Another interesting thing that I picked up at Steve Maxwell’s recent Fundamentals of Human Movement certification course (December 2012), was the concept of diminishing returns in exercise programming. 

More specifically, Steve referred to a physical standards test developed to assess the capacities of candidates for Russian Special Operations fighters (spetznaz), developed by Anatoly Taras.  This list of 10 exercises contains an entry level ‘pass’ score, then a secondary number of repetitions for the same exercise for which he felt there was a point of diminishing returns for that exercise – for which any time/energy spent furthering the exercise was, for all intents and purposes, redundant.

The baseline entry scores for the standards test are pretty intense, and are decent goals for experienced people to work towards.  A few examples are:

• 25 rock bottom one legged squats (as the entry level – diminishing returns over 50 reps!)
• 25 one-arm snatches (with a 16kg bell for people under 80kg; 24kg for above 80kg) entry; 50 diminishing returns point. 
• Underwater swim – 25 metres entry with 50 metres being the diminishing returns point. 

Now obviously this concept doesn’t work so well if your goal is to improve at a given strength-sport, or to maximize conditioning exercise for its own sake, ad infinitum.  If you want to be as strong or powerful as possible as your primary goal//sport (Powerlifting; Olympic lifting; Strongman; etc), or have quantitative strength goals then that’s totally cool. 

When this concept comes more into play, is when your goal is improving you bodies performance for a given sport or activity, where you need to keep most of the quanta of your energy for the specific conditioning and movement patterning of said activity; or improving health as well as strength & conditioning; working at functional longevity; and/or you have limited time/energy for physical training.

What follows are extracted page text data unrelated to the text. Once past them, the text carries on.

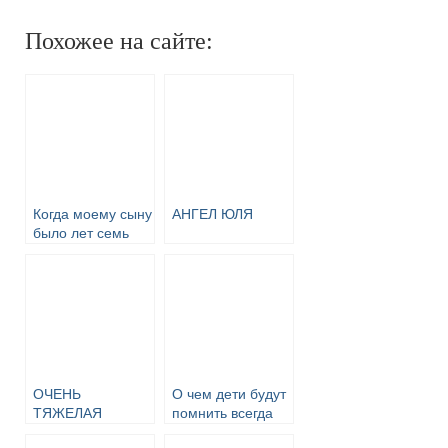
Похожее на сайте:
Когда моему сыну
АНГЕЛ ЮЛЯ
было лет семь
ОЧЕНЬ
О чем дети будут
ТЯЖЕЛАЯ
помнить всегда
ИСТОРИЯ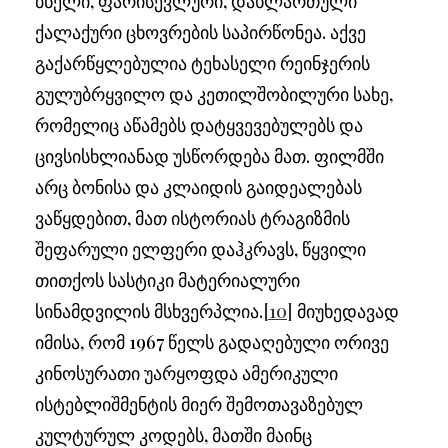
ბნელი, ფარისევლური, დახლართული
ქალაქური ცხოვრების საპირწონეა. აქვე
გაქარწყლებულია ტეხასელი რეინჯერის
გულუბრყვილო და კეთილშობილური სახე,
რომელიც აწამებს დატყვევებულებს და
ცივსისხლიანად უსწორდება მათ. ფილმში
არც ბონისა და კლაიდის გაიდეალებას
ვაწყდებით, მათ ისტორიას ტრაგიზმის
შეფარული ელფერი დაჰკრავს, წყვილი
თითქოს სასტიკი მატერიალური
სინამდვილის მსხვერპლია.
[10]
მიუხედავად
იმისა, რომ 1967 წელს გადაღებული ორივე
კინოსურათი უარყოფდა ამერიკული
ისტებლიშმენტის მიერ შემოთავაზებულ
კულტურულ კოდებს, მათში მაინც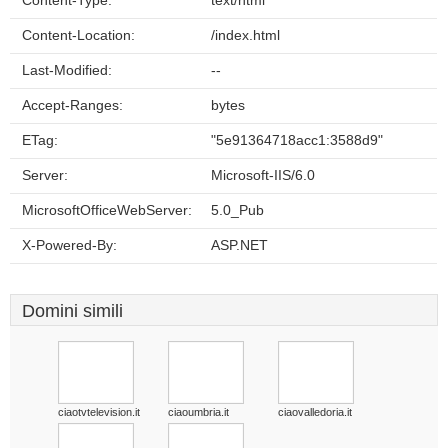
Content-Type:
text/html
Content-Location:
/index.html
Last-Modified:
--
Accept-Ranges:
bytes
ETag:
"5e91364718acc1:3588d9"
Server:
Microsoft-IIS/6.0
MicrosoftOfficeWebServer:
5.0_Pub
X-Powered-By:
ASP.NET
Domini simili
ciaotvtelevision.it
ciaoumbria.it
ciaovalledoria.it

For myself, I like working on strength, flexibility, mobility (less so general conditioning – which I do mainly via walking) and specific movement patterning – within the parameters that I want my training to enhance my immune system function and my soft tissue health & quality (balanced myofascial tonus; relaxed strength; healthy and springy connective tissue system).

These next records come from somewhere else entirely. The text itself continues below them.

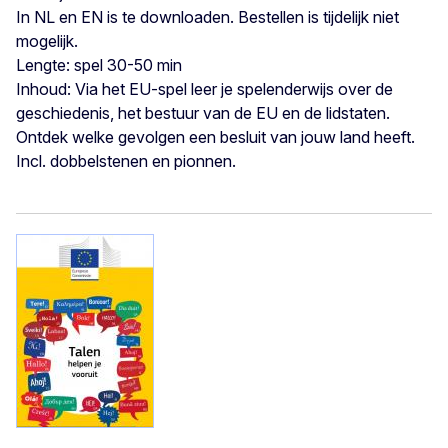
In NL en EN is te downloaden. Bestellen is tijdelijk niet
mogelijk.
Lengte: spel 30-50 min
Inhoud: Via het EU-spel leer je spelenderwijs over de
geschiedenis, het bestuur van de EU en de lidstaten.
Ontdek welke gevolgen een besluit van jouw land heeft.
Incl. dobbelstenen en pionnen.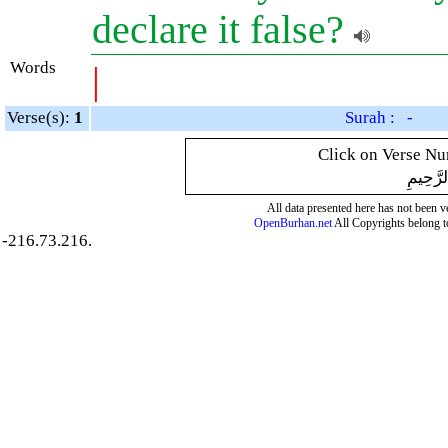
declare it false?
Words
|
Verse(s):
1
Surah : -
Click on Verse Num
لرَّحِيمِ
All data presented here has not been ver
OpenBurhan.net
All Copyrights belong t
-216.73.216.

I like to explore different movement systems, for their fun enhancing and life enriching capacity  – martial arts; Parkour/Free-running; dance; etc., but I also like physical training and strength & conditioning exercise for its own sake.  Learning new movement patterns also has a healthy, neuro-plastic element to it. 

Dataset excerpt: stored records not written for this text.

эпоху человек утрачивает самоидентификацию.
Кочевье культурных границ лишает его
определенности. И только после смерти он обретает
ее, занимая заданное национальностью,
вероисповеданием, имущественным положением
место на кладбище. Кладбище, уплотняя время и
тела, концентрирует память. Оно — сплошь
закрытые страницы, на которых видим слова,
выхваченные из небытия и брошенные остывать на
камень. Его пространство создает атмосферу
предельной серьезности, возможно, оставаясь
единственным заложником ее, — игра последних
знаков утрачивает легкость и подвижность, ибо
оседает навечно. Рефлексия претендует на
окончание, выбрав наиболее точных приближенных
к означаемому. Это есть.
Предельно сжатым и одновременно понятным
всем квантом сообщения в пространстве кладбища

Trying to do everything at once doesn’t work so well for most humans, so you really have to ask that question – what do you want?  Then you plan a progressive and realistic way of getting there (if your goals are realistic for you, with your current resources, in the first place).

Using the concept of diminishing returns can be quite helpful with this process.  I keep up strength & flexibility training all year round, as a foundational physical conditioning, resilience (injury proofing) and rejuvenation (soft tissue health) practice.  Any conditioning I do, beyond walking (of which I do a lot), is specific to whatever movement activity I am exploring at the time.

In no way am I saying this is the best way to go about things, it is simply the way I go about things.  I find I can continually make strength improvements month to month, year to year; though the rate of improvement is obviously slower than if I spent more time on strength (usual at the moment is 40 – 80 minutes per week, which is less than a lot of peoples’ workouts in one day).  I am making strength gains at the same time as reducing the amount of old injuries in my body, without creating new ones. 

I am a patient man, and moreover I am planning to be stronger, healthier and have better movement pattern quality and a larger movement lexicon in a decades’ time – so no rush!